In what area do you think that LLMs can shine in `reasoning`. Your answer on the spot and if you elaborate more I would appreciate it.
Thank you for your feedback. I found your thoughts engaging and I broadly agree with you. My aim with this video was to demonstrate how LLM capabilities break down when asked to reason. I believe that what LLMs currently do is not reasoning at all, though I admit I've used that word to describe agent behaviour (for convenience's sake).
I chose chess specifically because I believe it's a good way to visualise this concept. The chess boards displayed alongside the agent's "reasoning" trace demonstrates this quite well.
The game complexity of chess is so vast that we know many chess scenarios simply don't exist in the training data. If LLMs truly "understood" the chess scenarios they had been trained on, that understanding could be transferred to new board states. LLMs attempt this by predicting the next token based on what they've already encountered, as you quite rightly pointed out, this next-token prediction isn't sufficient to play chess competently.
I find your point about infinite context interesting, but I still believe it wouldn't "know" the best move to make even if it could walk through all chess scenarios from a given board state. Generating a set of possible moves is obviously within an LLM's capabilities, but knowing which is the best of that set would require an understanding of how each move brings you closer to the goal of checkmate. This isn't something that autoregressive next-token prediction is well-suited for. Then again, if all possible outcomes were in the training data, it could predict the best move , but this still isn't reasoning, or is it?

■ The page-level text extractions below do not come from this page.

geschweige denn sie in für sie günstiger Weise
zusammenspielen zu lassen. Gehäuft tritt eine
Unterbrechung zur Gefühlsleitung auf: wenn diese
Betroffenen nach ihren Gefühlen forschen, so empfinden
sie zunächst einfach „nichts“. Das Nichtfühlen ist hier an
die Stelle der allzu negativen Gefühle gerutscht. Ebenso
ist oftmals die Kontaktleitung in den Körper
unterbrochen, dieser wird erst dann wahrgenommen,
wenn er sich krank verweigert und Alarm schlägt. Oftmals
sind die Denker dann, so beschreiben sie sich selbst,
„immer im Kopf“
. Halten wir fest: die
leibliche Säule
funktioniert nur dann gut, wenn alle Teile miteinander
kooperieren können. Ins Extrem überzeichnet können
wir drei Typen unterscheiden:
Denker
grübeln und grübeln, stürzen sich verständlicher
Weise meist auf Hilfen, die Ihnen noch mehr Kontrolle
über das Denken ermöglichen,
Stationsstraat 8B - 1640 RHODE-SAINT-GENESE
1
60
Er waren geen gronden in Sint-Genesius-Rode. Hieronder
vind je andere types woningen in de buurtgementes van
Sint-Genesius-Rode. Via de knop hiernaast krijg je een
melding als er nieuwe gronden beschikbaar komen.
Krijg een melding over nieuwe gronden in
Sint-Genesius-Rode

Does the LLM explanation will not be just pure hallucination to justify whatever move that was played ? Should it not reanalyse the board and it’s plan to make it useful ?
I don't think it is capable of this. I tried this with my approach, but I appreciate that my prompting is likely suboptimal.

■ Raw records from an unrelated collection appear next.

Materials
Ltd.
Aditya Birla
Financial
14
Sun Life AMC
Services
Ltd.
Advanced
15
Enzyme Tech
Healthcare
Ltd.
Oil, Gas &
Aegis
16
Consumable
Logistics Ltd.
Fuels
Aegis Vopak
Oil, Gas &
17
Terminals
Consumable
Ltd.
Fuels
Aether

The end of the video convince me that it would not work because we will just emulate a pseudo search that will never be able to compare with stuff like Monte Carlo tree search
But it was mostly to think what could trigger hallucinations or not
Cool video, especially as someone who really enjoys chess. Obviously, chess is not an LLMs strong suit, but I was surprised just how poorly multiple agents did.
I think the LLMs mainly know the semantic relationships of words and sentences, embeddings etc. Chess is not that, so much.
Its like using a wrench to write a book. Makes no sense. Now compare stockfish to make a financial report by providing it data, then compare it with LLM's.
The aim of the video was to show where the "reasoning" capabilities of LLMs break down.